* **Request**:
Write out all records as given; omit images.

* **Data to use**:

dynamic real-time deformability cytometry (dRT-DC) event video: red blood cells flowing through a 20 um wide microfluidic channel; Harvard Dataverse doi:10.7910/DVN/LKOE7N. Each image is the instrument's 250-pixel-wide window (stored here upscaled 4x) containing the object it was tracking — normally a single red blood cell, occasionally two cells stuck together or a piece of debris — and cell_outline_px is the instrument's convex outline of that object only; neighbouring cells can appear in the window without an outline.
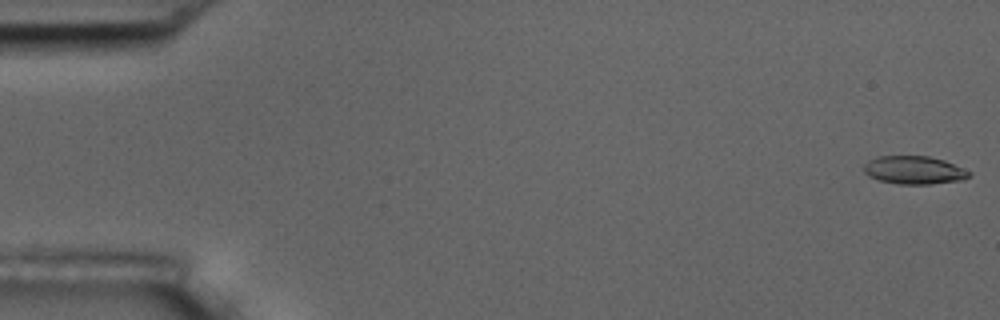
{"species": "common noctule bat (a hibernating species)", "species_latin": "Nyctalus noctula", "temperature_condition": "room temperature", "stored_images_in_passage": 56, "camera_frame_rate_fps": 3000, "um_per_image_px": 0.085, "animal": {"sex": "male", "body_mass_g": 17.5, "forearm_length_mm": 52.3}, "frame": {"image": 1, "passage_image": 1, "time_ms": 0.0, "image_size_px": [1000, 320], "cell_outline_px": [[972, 172], [964, 180], [932, 184], [896, 184], [880, 180], [868, 176], [864, 172], [864, 164], [868, 160], [876, 156], [928, 156], [944, 160]], "centroid_in_image_um": [77.68, 14.46], "position_along_channel_um": 7.3, "area_um2": 17.34}}
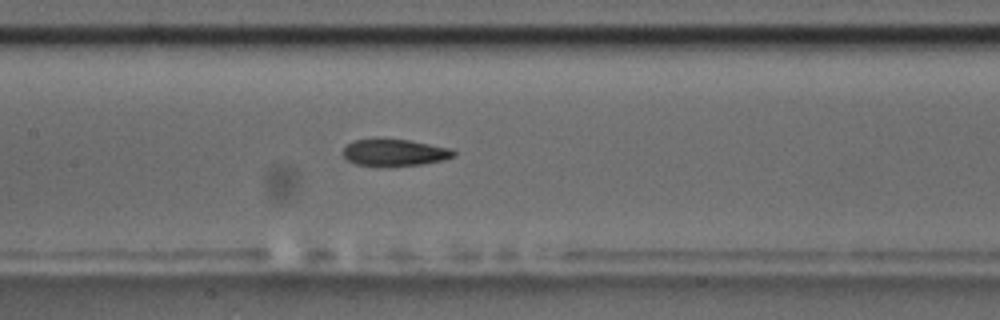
{"frame": {"image": 2, "passage_image": 27, "time_ms": 8.667, "image_size_px": [1000, 320], "cell_outline_px": [[456, 156], [444, 160], [420, 164], [356, 164], [348, 160], [344, 156], [344, 148], [352, 140], [380, 136], [408, 140], [448, 148], [456, 152]], "centroid_in_image_um": [33.51, 12.9], "position_along_channel_um": 173.9, "area_um2": 17.11}}
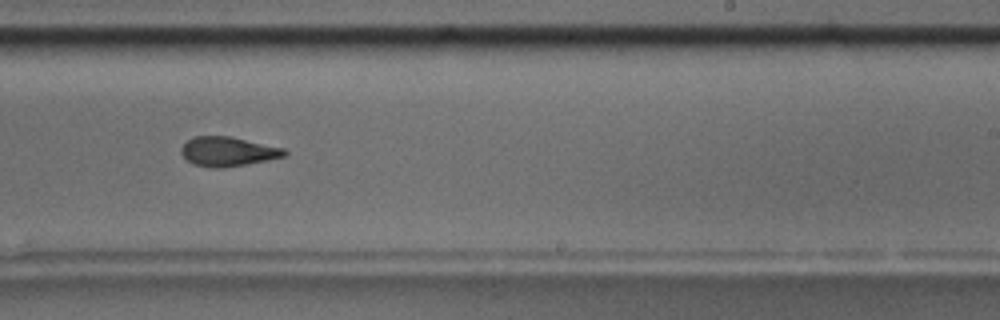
{"frame": {"image": 3, "passage_image": 35, "time_ms": 11.333, "image_size_px": [1000, 320], "cell_outline_px": [[288, 152], [284, 156], [268, 160], [224, 168], [212, 168], [192, 164], [180, 152], [180, 148], [188, 140], [196, 136], [228, 136], [284, 148]], "centroid_in_image_um": [19.35, 12.89], "position_along_channel_um": 269.6, "area_um2": 17.57}, "authors_computed_cell_mechanics": {"area_um2": 17.8024, "velocity_mm_per_s": 3.6037, "shape_relaxation_time_tau1_ms": 6.0359, "shape_relaxation_time_tau2_ms": 2.9404, "deformation_change_tau1": 0.1749, "deformation_change_tau2": 0.1074}}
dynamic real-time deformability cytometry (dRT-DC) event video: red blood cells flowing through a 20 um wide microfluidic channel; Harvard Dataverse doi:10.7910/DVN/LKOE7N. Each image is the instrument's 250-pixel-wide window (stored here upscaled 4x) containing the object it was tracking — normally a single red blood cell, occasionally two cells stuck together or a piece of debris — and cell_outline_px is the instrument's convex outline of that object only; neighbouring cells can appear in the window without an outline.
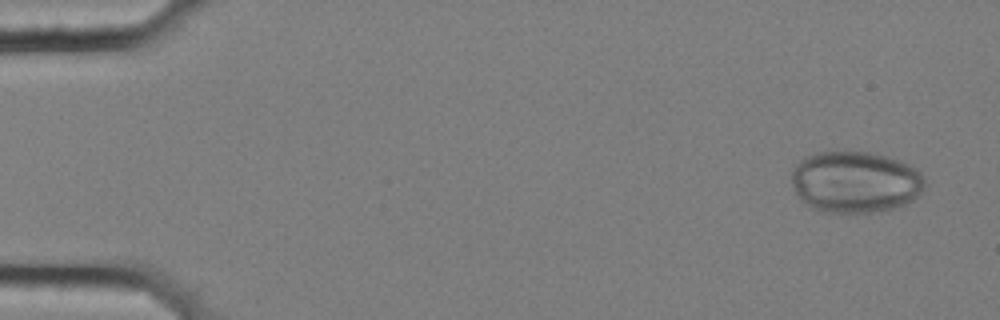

* **Finished task**:
dynamic real-time deformability cytometry (dRT-DC) event video: red blood cells flowing through a 20 um wide microfluidic channel; Harvard Dataverse doi:10.7910/DVN/LKOE7N. Each image is the instrument's 250-pixel-wide window (stored here upscaled 4x) containing the object it was tracking — normally a single red blood cell, occasionally two cells stuck together or a piece of debris — and cell_outline_px is the instrument's convex outline of that object only; neighbouring cells can appear in the window without an outline.
{"species": "common noctule bat (a hibernating species)", "species_latin": "Nyctalus noctula", "temperature_condition": "room temperature", "stored_images_in_passage": 56, "camera_frame_rate_fps": 3000, "um_per_image_px": 0.085, "animal": {"sex": "male", "body_mass_g": 17.5, "forearm_length_mm": 52.3}, "frame": {"image": 1, "passage_image": 1, "time_ms": 0.0, "image_size_px": [1000, 320], "cell_outline_px": [[972, 172], [964, 180], [932, 184], [896, 184], [880, 180], [868, 176], [864, 172], [864, 164], [868, 160], [876, 156], [928, 156], [944, 160]], "centroid_in_image_um": [77.68, 14.46], "position_along_channel_um": 7.3, "area_um2": 17.34}}
{"frame": {"image": 2, "passage_image": 27, "time_ms": 8.667, "image_size_px": [1000, 320], "cell_outline_px": [[456, 156], [444, 160], [420, 164], [356, 164], [348, 160], [344, 156], [344, 148], [352, 140], [380, 136], [408, 140], [448, 148], [456, 152]], "centroid_in_image_um": [33.51, 12.9], "position_along_channel_um": 173.9, "area_um2": 17.11}}
{"frame": {"image": 3, "passage_image": 35, "time_ms": 11.333, "image_size_px": [1000, 320], "cell_outline_px": [[288, 152], [284, 156], [268, 160], [224, 168], [212, 168], [192, 164], [180, 152], [180, 148], [188, 140], [196, 136], [228, 136], [284, 148]], "centroid_in_image_um": [19.35, 12.89], "position_along_channel_um": 269.6, "area_um2": 17.57}, "authors_computed_cell_mechanics": {"area_um2": 17.8024, "velocity_mm_per_s": 3.6037, "shape_relaxation_time_tau1_ms": 6.0359, "shape_relaxation_time_tau2_ms": 2.9404, "deformation_change_tau1": 0.1749, "deformation_change_tau2": 0.1074}}
dynamic real-time deformability cytometry (dRT-DC) event video: red blood cells flowing through a 20 um wide microfluidic channel; Harvard Dataverse doi:10.7910/DVN/LKOE7N. Each image is the instrument's 250-pixel-wide window (stored here upscaled 4x) containing the object it was tracking — normally a single red blood cell, occasionally two cells stuck together or a piece of debris — and cell_outline_px is the instrument's convex outline of that object only; neighbouring cells can appear in the window without an outline.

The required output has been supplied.